_Extract provided:_
• • • • • • •

Title: Re: The upcoming energy crisis.
Post by: Lance_Vader on June 08, 2006, 07:23:54 am
Or, it's as if "The Core" represented a valid scientific viewpoint.
Okay.  I can understand that.  Wow.  That would take an alternate universe of some sort, or perhaps an alternate multiverse, assuming the existence of one multiverse in the first place.  I mean, I took and passed high school and college physics.  And I can point out a thousand wrong-headed ideas in that awful excuse of a movie.  More, if I'm given some time to think.  Half of the dramatic deaths were made comedic by just stupid, botched and backwards "science."

I think I now see why ZPE talk gets you riled up a bit.


Title: Re: The upcoming energy crisis.
Post by: RTyp06 on June 14, 2006, 11:57:30 pm
This link gives a fairly recent overview of global energy (oil, gas and coal) reserves and production, it's pretty interesting (note the position of countries like Iran and Iraq). Of course the reserves are economically viable reserves, if energy prices go up, it'll increase a bit.

http://www.geohive.com/charts/charts.php?xml=en_oilprod&xsl=en_res (http://www.geohive.com/charts/charts.php?xml=en_oilprod&xsl=en_res)


Is that list really a global energy overview... or a who's who of Bush's "axis of evil" ? ;)


Title: Re: The upcoming energy crisis.
Post by: Lance_Vader on June 15, 2006, 11:15:27 pm
Is that list really a global energy overview... or a who's who of Bush's "axis of evil" ? ;)

Ummm...  Yeah.

You know those filthy American dogs at number three.  Bush wants to take over the U.S....

Oh, wait, he's the President already.

I don't even see North Korea on here.  Now, if he had named Saudi Arabia, Russia, Iran and Mexico as the axis of evil, then I could understand your comment.  As it is... you don't make sense, or at least not to me.  Maybe I'm just stupid.


Title: Re: The upcoming energy crisis.
Post by: Draxas on June 16, 2006, 09:24:58 pm
More like the "Axis of countries we need to bring the gift of American-style-guns-blazing-democracy," really. True, he's working out of order what with the US and Iraq checked off the list before Saudi Arabia, but take the targets of opportunity as they come, right? ::)


Title: Re: The upcoming energy crisis.
Post by: Rogue Kohr-Ah on October 10, 2006, 02:17:38 am
^ ^ ^ delete me, I'm a spam post ^ ^ ^


Title: Re: The upcoming energy crisis.
Post by: Mugz the Sane on October 10, 2006, 08:25:43 am
ZPE is still too theoretical and/or fantastic to be used in any assumptions and "serious" theories.

Fossil fuels are obsolete, or rather are supposed to be. DESERVE to be.

Nuclear fission is a clean source of energy that will last us a long time if managed properly (the way fossil fuels weren't). Also, all the paranoia, controversy and sensationalism surrounding nuclear fission can be blamed only on human error, human deliberate and the manhattan project. Incidentally, I consider the manhattan project viable reason to eradicate the US off the globe - or rather, let's be fair: humanity in its entirety, seeing as the majority of the world's governments (including my own before the 1994 bullcrap) went 'Nuclear bombs! Yeah, we gotta get in on that!'

Assholes.

Nuclear fusion is a viable alternative, but is still in development.

Antimatter still has a loooooong way to go.

Ethanol/methanol is also very viable, particularly in the automotive industry.

• • • • • • •

_Provided data:_
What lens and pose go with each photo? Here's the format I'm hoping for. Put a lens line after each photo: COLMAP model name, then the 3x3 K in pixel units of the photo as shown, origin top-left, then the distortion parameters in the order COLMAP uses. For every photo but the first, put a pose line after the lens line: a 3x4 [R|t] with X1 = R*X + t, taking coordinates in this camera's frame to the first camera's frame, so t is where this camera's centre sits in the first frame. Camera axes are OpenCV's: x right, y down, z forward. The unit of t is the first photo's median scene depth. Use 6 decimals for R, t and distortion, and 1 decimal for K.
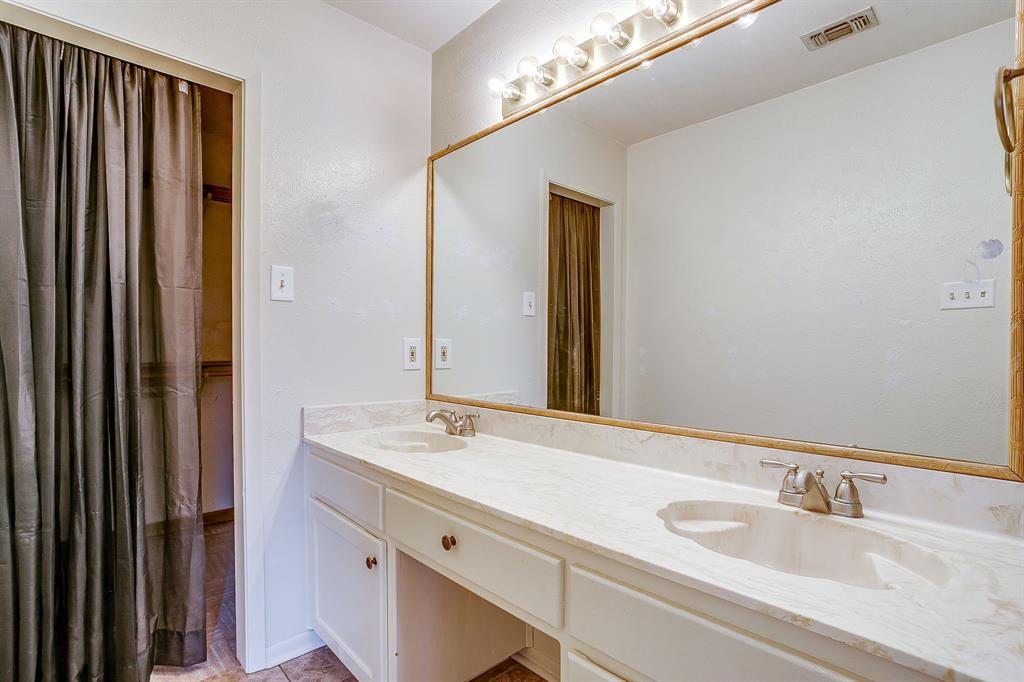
lens RADIAL K [[492.5, 0, 510.6], [0, 492.5, 360.1], [0, 0, 1]] dist [-0.046871, 0.000297]
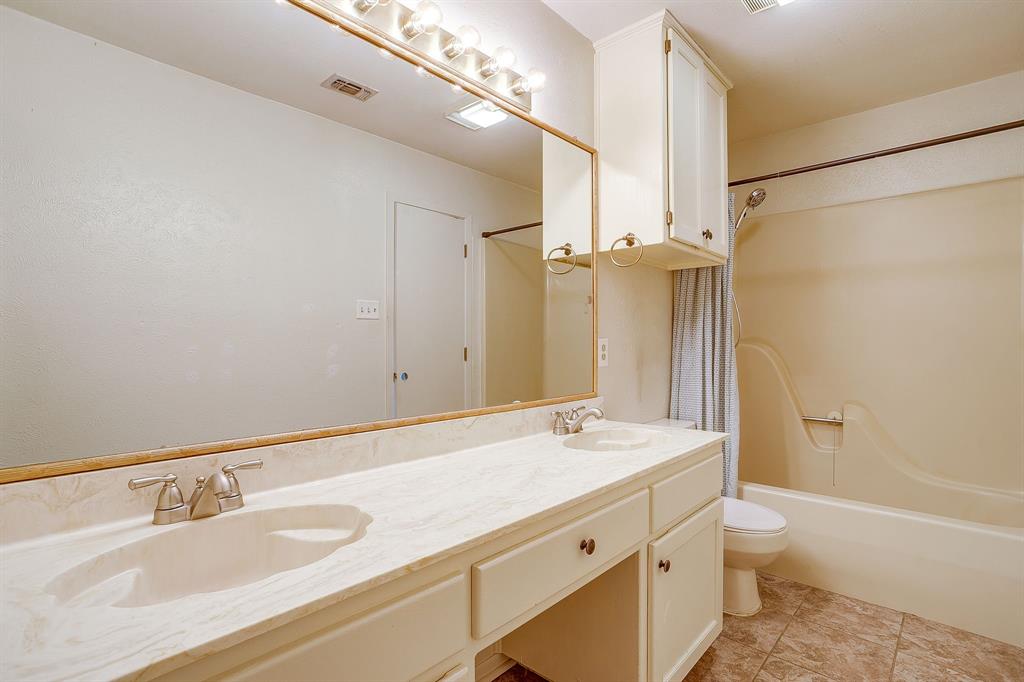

• • • • • • •

_Action item A:_
Answer these from the forum thread on the energy crisis:
(i) Which user posted on June 14, 2006?
(ii) Which movie does Lance_Vader call an awful excuse of a movie?
(iii) What does Mugz the Sane say about nuclear fusion?
_Action item B:_ Please return the stretch of the forum thread on the energy crisis from "Fossil fuels are" through "still in development.", with no changes.
The material is kept apart from the forum thread.

_Exercise solution A:_
(i) RTyp06
(ii) "The Core"
(iii) It is a viable alternative but is still in development.

_Exercise solution B:_
Fossil fuels are obsolete, or rather are supposed to be. DESERVE to be.

Nuclear fission is a clean source of energy that will last us a long time if managed properly (the way fossil fuels weren't). Also, all the paranoia, controversy and sensationalism surrounding nuclear fission can be blamed only on human error, human deliberate and the manhattan project. Incidentally, I consider the manhattan project viable reason to eradicate the US off the globe - or rather, let's be fair: humanity in its entirety, seeing as the majority of the world's governments (including my own before the 1994 bullcrap) went 'Nuclear bombs! Yeah, we gotta get in on that!'

Assholes.

Nuclear fusion is a viable alternative, but is still in development.